_EXERCISE REQUIREMENTS_
Each line of the data should be given again exactly.

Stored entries

━━━━

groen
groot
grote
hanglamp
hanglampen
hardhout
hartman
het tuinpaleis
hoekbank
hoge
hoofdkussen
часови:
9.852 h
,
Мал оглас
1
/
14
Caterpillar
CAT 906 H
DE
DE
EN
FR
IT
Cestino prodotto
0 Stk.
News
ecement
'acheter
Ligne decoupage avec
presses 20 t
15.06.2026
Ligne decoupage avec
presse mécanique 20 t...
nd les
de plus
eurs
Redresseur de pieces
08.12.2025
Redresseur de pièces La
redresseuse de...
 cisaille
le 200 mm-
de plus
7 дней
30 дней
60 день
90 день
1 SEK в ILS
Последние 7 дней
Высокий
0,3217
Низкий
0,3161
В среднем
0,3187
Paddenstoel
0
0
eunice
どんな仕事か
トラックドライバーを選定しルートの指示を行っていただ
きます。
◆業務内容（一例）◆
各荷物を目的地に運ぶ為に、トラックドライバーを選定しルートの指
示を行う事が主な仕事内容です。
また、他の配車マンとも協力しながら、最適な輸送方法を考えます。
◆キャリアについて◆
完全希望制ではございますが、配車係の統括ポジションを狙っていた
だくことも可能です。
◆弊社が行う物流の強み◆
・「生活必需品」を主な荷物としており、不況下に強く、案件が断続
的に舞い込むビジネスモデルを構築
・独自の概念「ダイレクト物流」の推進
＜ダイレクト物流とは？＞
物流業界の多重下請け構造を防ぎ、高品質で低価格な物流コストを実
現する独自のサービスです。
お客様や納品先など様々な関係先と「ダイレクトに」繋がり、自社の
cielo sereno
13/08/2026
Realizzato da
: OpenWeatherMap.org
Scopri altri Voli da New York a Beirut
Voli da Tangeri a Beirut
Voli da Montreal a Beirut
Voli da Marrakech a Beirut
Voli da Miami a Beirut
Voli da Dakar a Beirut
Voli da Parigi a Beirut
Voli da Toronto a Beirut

━━━━

_RESPONSE TO THIS EXERCISE_
groen
groot
grote
hanglamp
hanglampen
hardhout
hartman
het tuinpaleis
hoekbank
hoge
hoofdkussen
часови:
9.852 h
,
Мал оглас
1
/
14
Caterpillar
CAT 906 H
DE
DE
EN
FR
IT
Cestino prodotto
0 Stk.
News
ecement
'acheter
Ligne decoupage avec
presses 20 t
15.06.2026
Ligne decoupage avec
presse mécanique 20 t...
nd les
de plus
eurs
Redresseur de pieces
08.12.2025
Redresseur de pièces La
redresseuse de...
 cisaille
le 200 mm-
de plus
7 дней
30 дней
60 день
90 день
1 SEK в ILS
Последние 7 дней
Высокий
0,3217
Низкий
0,3161
В среднем
0,3187
Paddenstoel
0
0
eunice
どんな仕事か
トラックドライバーを選定しルートの指示を行っていただ
きます。
◆業務内容（一例）◆
各荷物を目的地に運ぶ為に、トラックドライバーを選定しルートの指
示を行う事が主な仕事内容です。
また、他の配車マンとも協力しながら、最適な輸送方法を考えます。
◆キャリアについて◆
完全希望制ではございますが、配車係の統括ポジションを狙っていた
だくことも可能です。
◆弊社が行う物流の強み◆
・「生活必需品」を主な荷物としており、不況下に強く、案件が断続
的に舞い込むビジネスモデルを構築
・独自の概念「ダイレクト物流」の推進
＜ダイレクト物流とは？＞
物流業界の多重下請け構造を防ぎ、高品質で低価格な物流コストを実
現する独自のサービスです。
お客様や納品先など様々な関係先と「ダイレクトに」繋がり、自社の
cielo sereno
13/08/2026
Realizzato da
: OpenWeatherMap.org
Scopri altri Voli da New York a Beirut
Voli da Tangeri a Beirut
Voli da Montreal a Beirut
Voli da Marrakech a Beirut
Voli da Miami a Beirut
Voli da Dakar a Beirut
Voli da Parigi a Beirut
Voli da Toronto a Beirut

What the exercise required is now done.